The result is we throw wide open the doors to our market while they only open theirs barely a crack. They then flood our markets with their products while continuing to limit access to their markets for our exports. In the process, our plants close, jobs are lost and our standard of living is further undermined.
There is a simple solution at-hand. It requires the Russian government to live up to its commitments. The United States cannot afford to repeat the devastating impact of China’s accession to the World Trade Organization (WTO) and its continued refusal to uphold its commitments.
For more than a decade, American workers have been under assault because of China’s protectionist, predatory and illegal trade practices. Enforcing our trade laws should not be an afterthought; it must be integrated into our overall trade agenda.

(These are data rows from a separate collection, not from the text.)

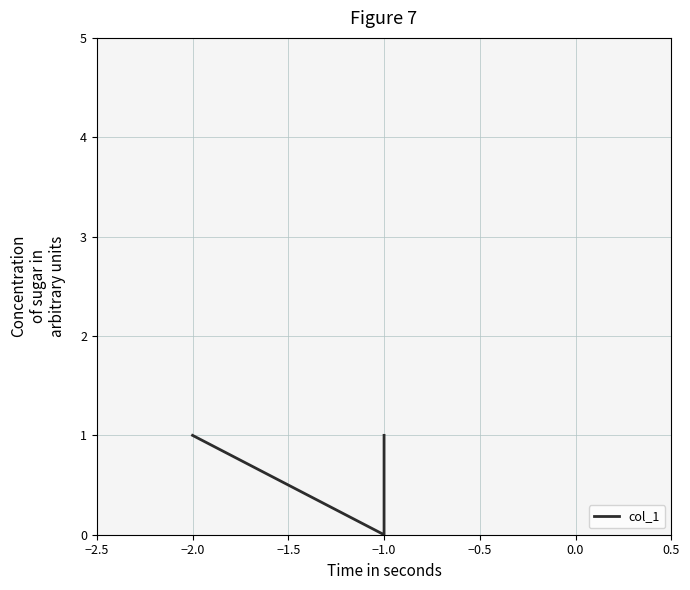

Is it true that the value at −1.0 is 1?

False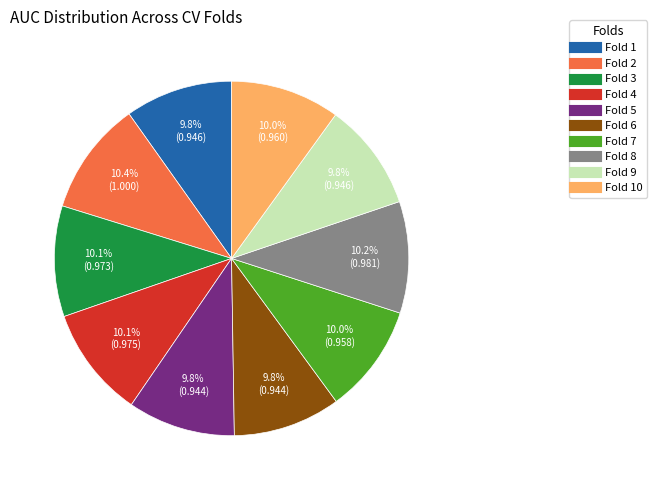

Is there any slice that represents more than half of the pie?

No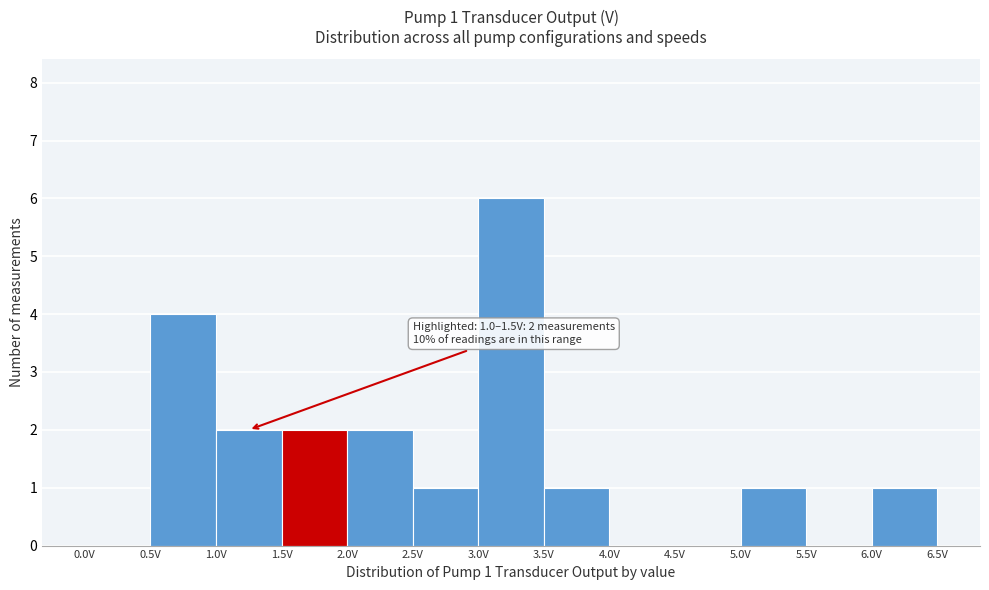

Which range on the x-axis has the tallest bar?

3.0 to 3.5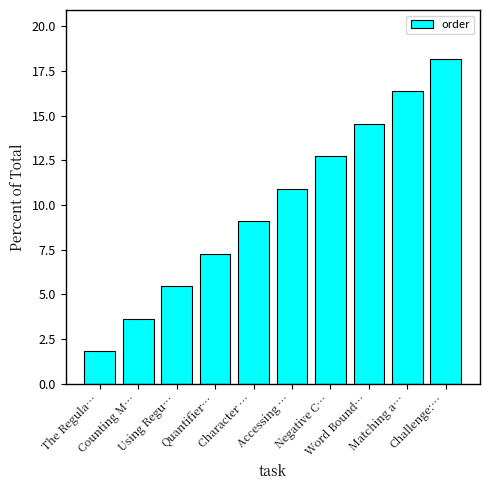

True or false: the data shows 2.6 at Quantifier….

False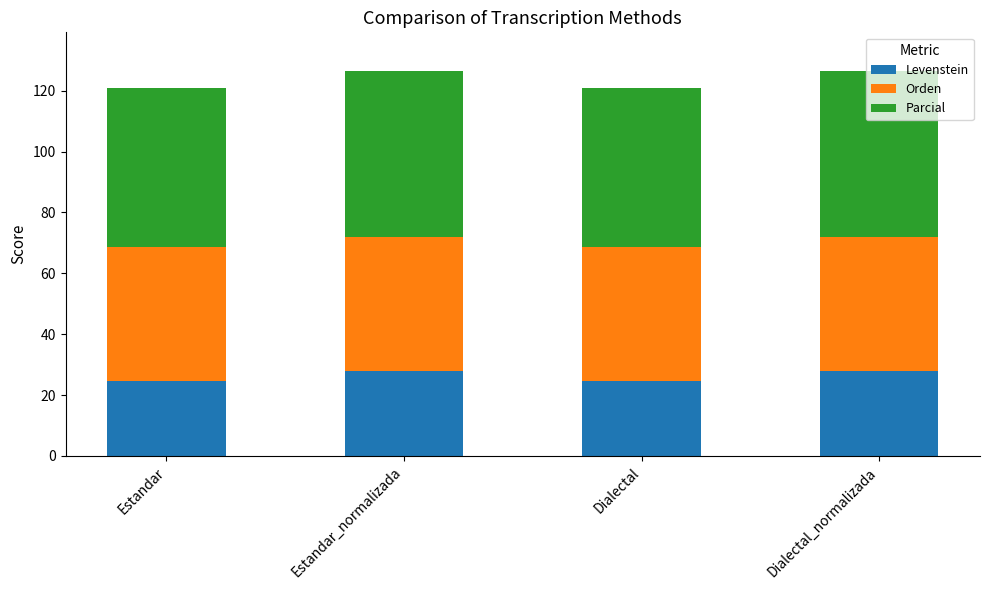

What is the sum of all Levenstein values?

105.1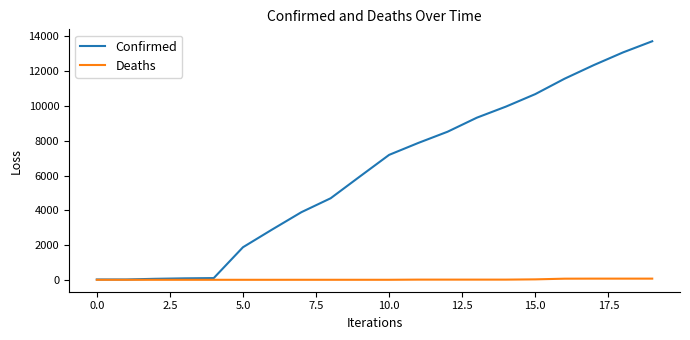

What is the maximum value shown in the chart?

13723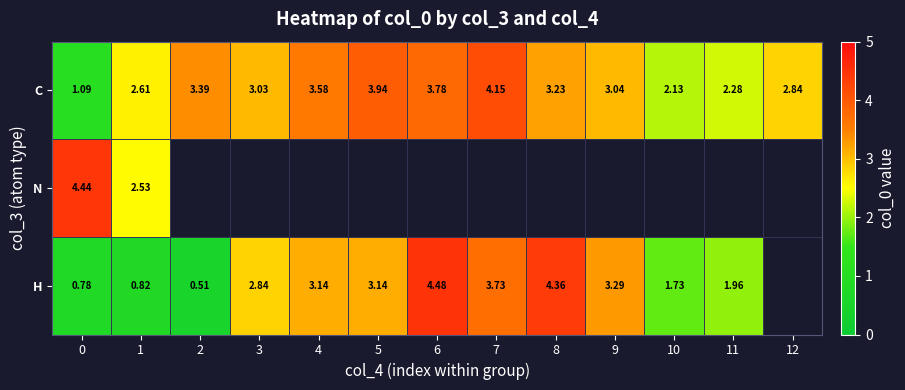

How many series are shown in this chart?

3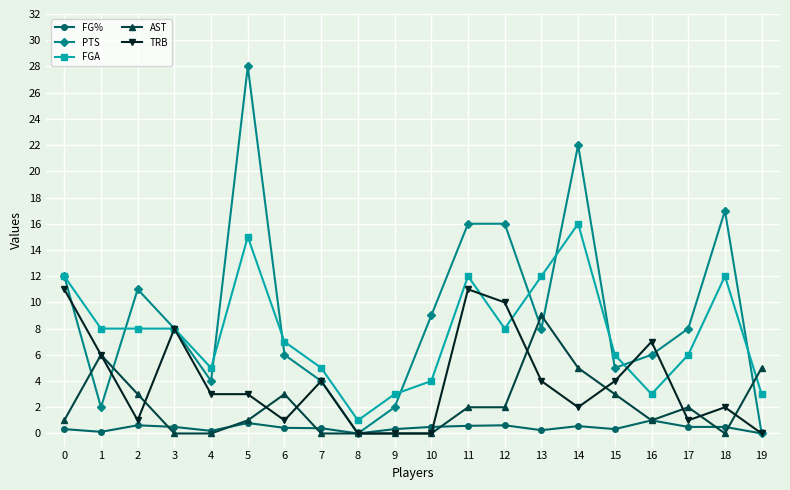

What is the difference between the PTS values at 14 and 5?

6.0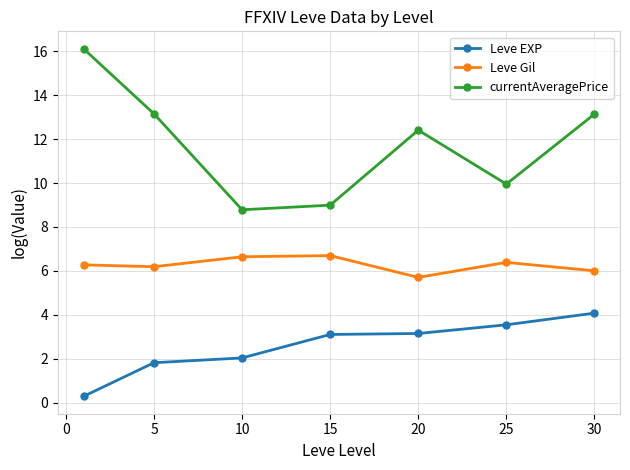

Does the chart have visible grid lines?

Yes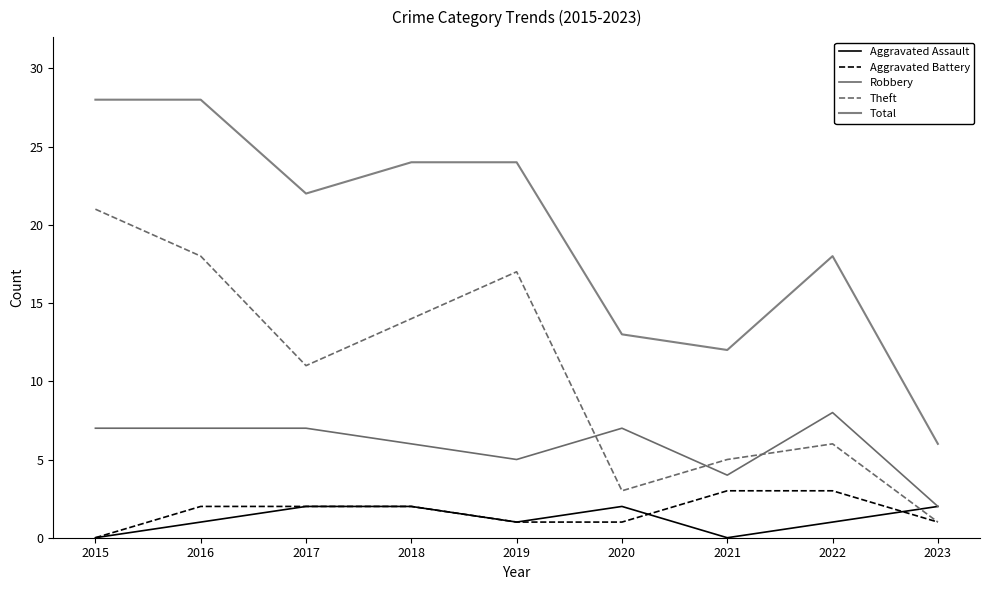

What is the difference between the second highest and second lowest values in the Total series?

16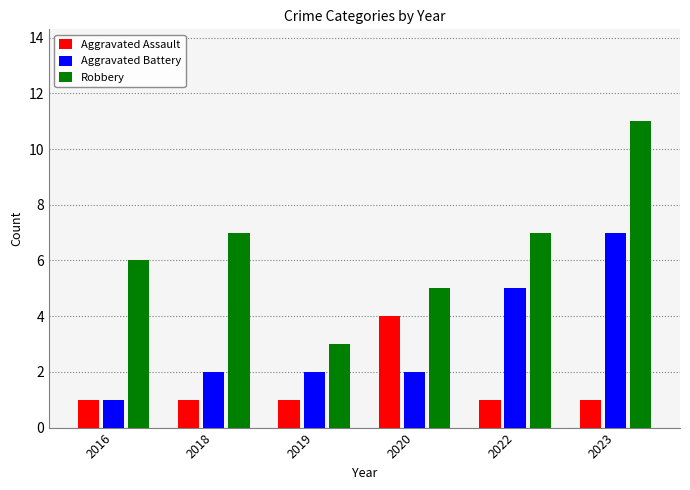

Rank the series by their average value, from highest to lowest.

Robbery, Aggravated Battery, Aggravated Assault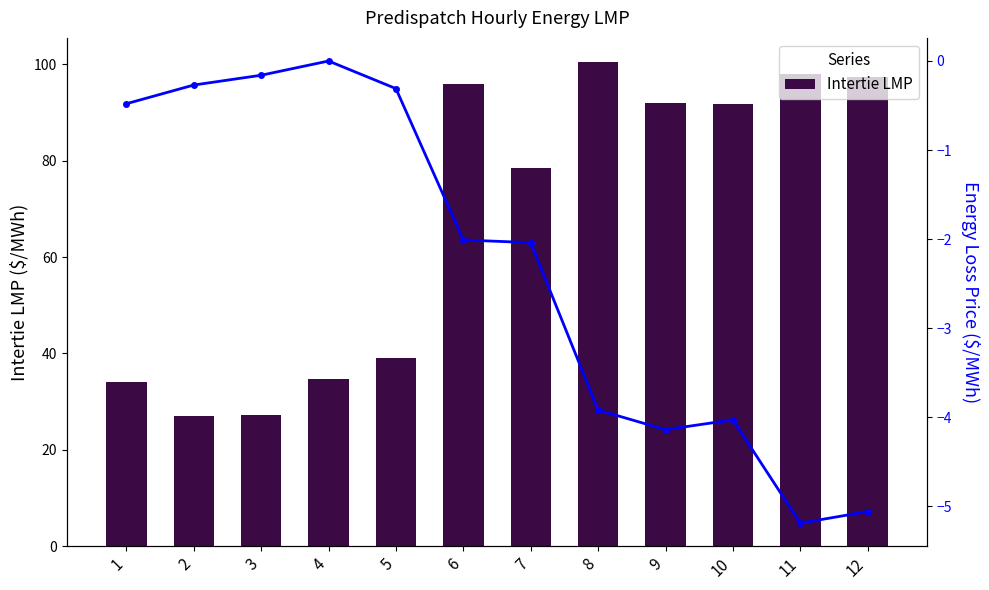

Is it true that Energy Loss Price equals -5.1 at 12?

True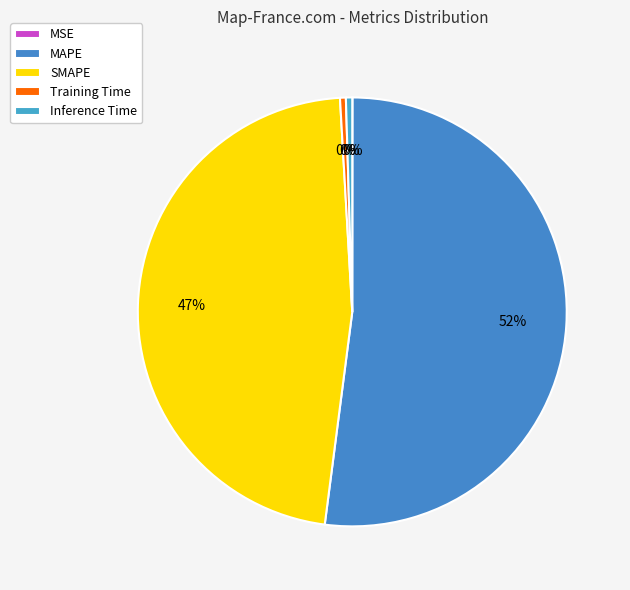

The SMAPE slice represents 36% of the pie. True or false?

False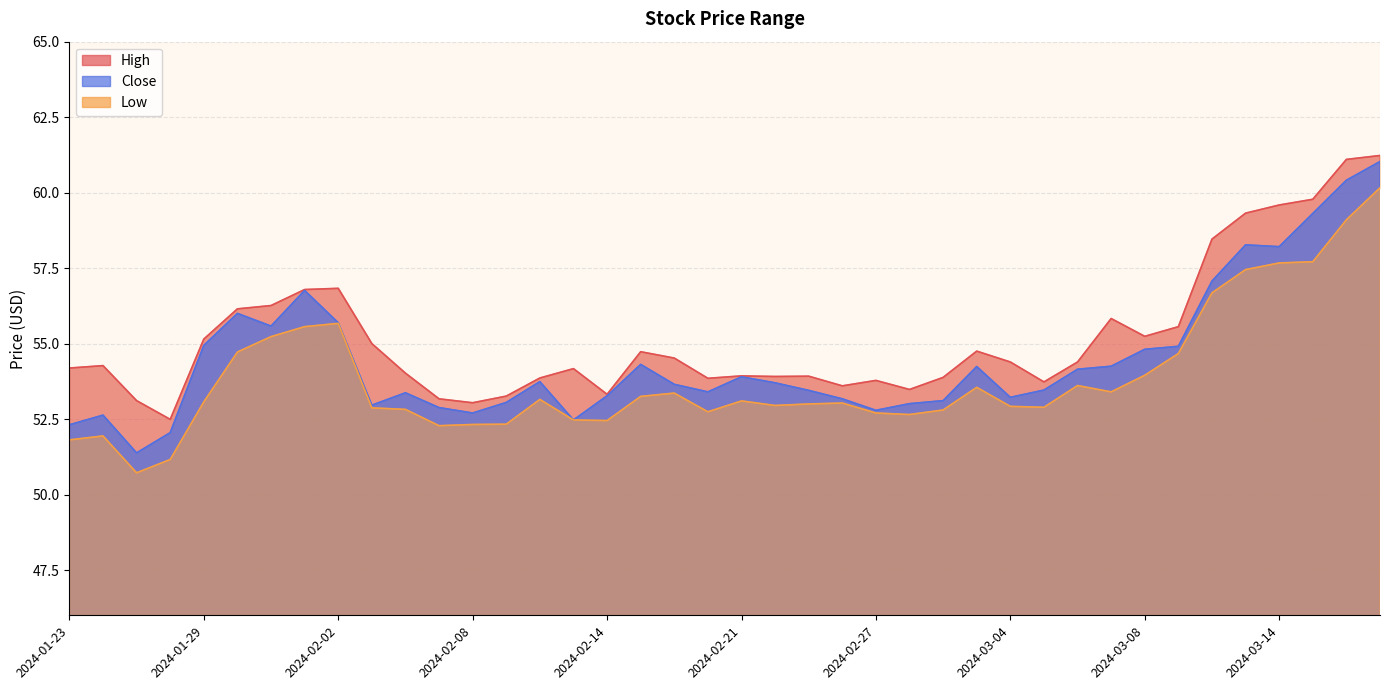

What is the value of the Close point at the 21st from the left?

53.9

Russia’s compliance with its commitments cannot become a discretionary act on its part. Neither should the enforcement of our trade laws be subject to political whims or competing policy agendas in our country.
Senator Brown’s proposal is simple common sense. It will regularize trade enforcement by providing for enhanced monitoring of Russia’s commitments. And it will implement appropriate actions when Russia strays from its commitments.
Former President Ronald Reagan had an overarching approach in dealing with arms control agreements with the former Soviet Union: “Trust, but verify.” That’s what this approach does. The American worker deserves nothing less.
Whether the provisions of Russia’s commitments are sufficient is another matter. So is the question of whether the Jackson-Vanik law should be repealed granting Russia permanent most favored nation treatment thus eliminating the leverage over human rights that is embodied in that important legislation. These issues will be debated in the coming weeks. But, what should not be questioned is the need to ensure that trade deals, when agreed to, should be properly implemented, monitored and enforced.
If this proposal is not adopted, it calls into question every future trade agreement.”
The USW represents about 850,000 working men and women in the United States and Canada in a wide variety of industries, ranging from glass making to mining, paper, steel, tire and rubber and other manufacturing environments, to the public sector, service and health care industries.